A franchise tax is a government levy (tax) charged by some US states to certain business organizations such as corporations and partnerships with a nexus in the state. A franchise tax is not based on income. Rather, the typical franchise tax calculation is based on the net worth of capital held by the entity. The franchise tax effectively charges corporations for the privilege of doing business in the state.[1] [2]
Whether or not a business must pay a franchise tax to the state in which it does business can cause some confusion. Some states report using both the economic and physical presence tests, and in some states, there are no written, public interpretations of their test at all.[3]
The physical presence test is based on Quill Corp. v. North Dakota, (504 U.S. 298 (1992)), a United States Supreme Court ruling concerning use tax. Quill Corporation is an office supply retailer. Quill had no physical presence in North Dakota (neither a sales force, nor a retail outlet). Still, it had a licensed computer software program that some of its North Dakota customers used to check Quill's current inventories and place orders directly. North Dakota attempted to impose a use tax on Quill, which was struck down by the Supreme Court, because Quill had no physical presence in North Dakota.

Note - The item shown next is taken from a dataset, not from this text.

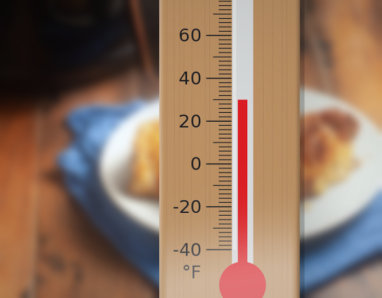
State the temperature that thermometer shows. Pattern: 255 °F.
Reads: 30 °F
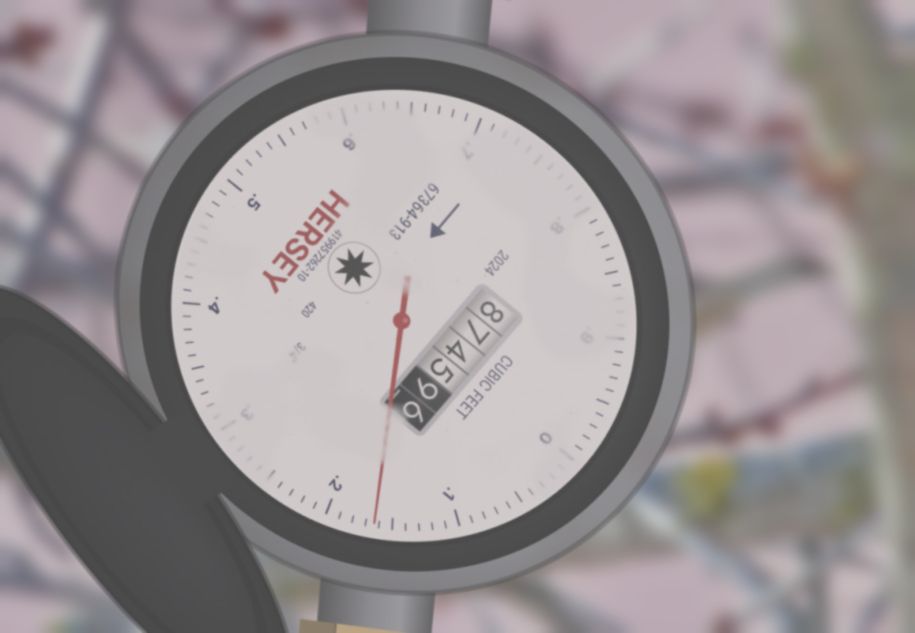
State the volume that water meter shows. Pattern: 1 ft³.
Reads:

The Quill physical presence test is used by some states to determine whether or not a company must pay a franchise tax. Delaware, Hawaii, Massachusetts, Pennsylvania, and Texas report using the physical presence test.
Many states apply an "economic presence" test to determine whether a business will be subject to state sales or franchise tax. This test, which seems to contradict Quill, implied that States have the right to tax or "nexus" solely on the basis that a company has sales or otherwise derives an economic benefit from activities within their borders.
, about half the U.S. states do not impose a franchise tax.[4] For states that have a franchise tax, the amount is often either a flat fee or based on the size of the business's total holdings.
States with higher corporate income taxes usually have low or no franchise taxes and vice versa.
The state of Delaware has a significant franchise tax.[5] Other states have either nominal taxes or none at all.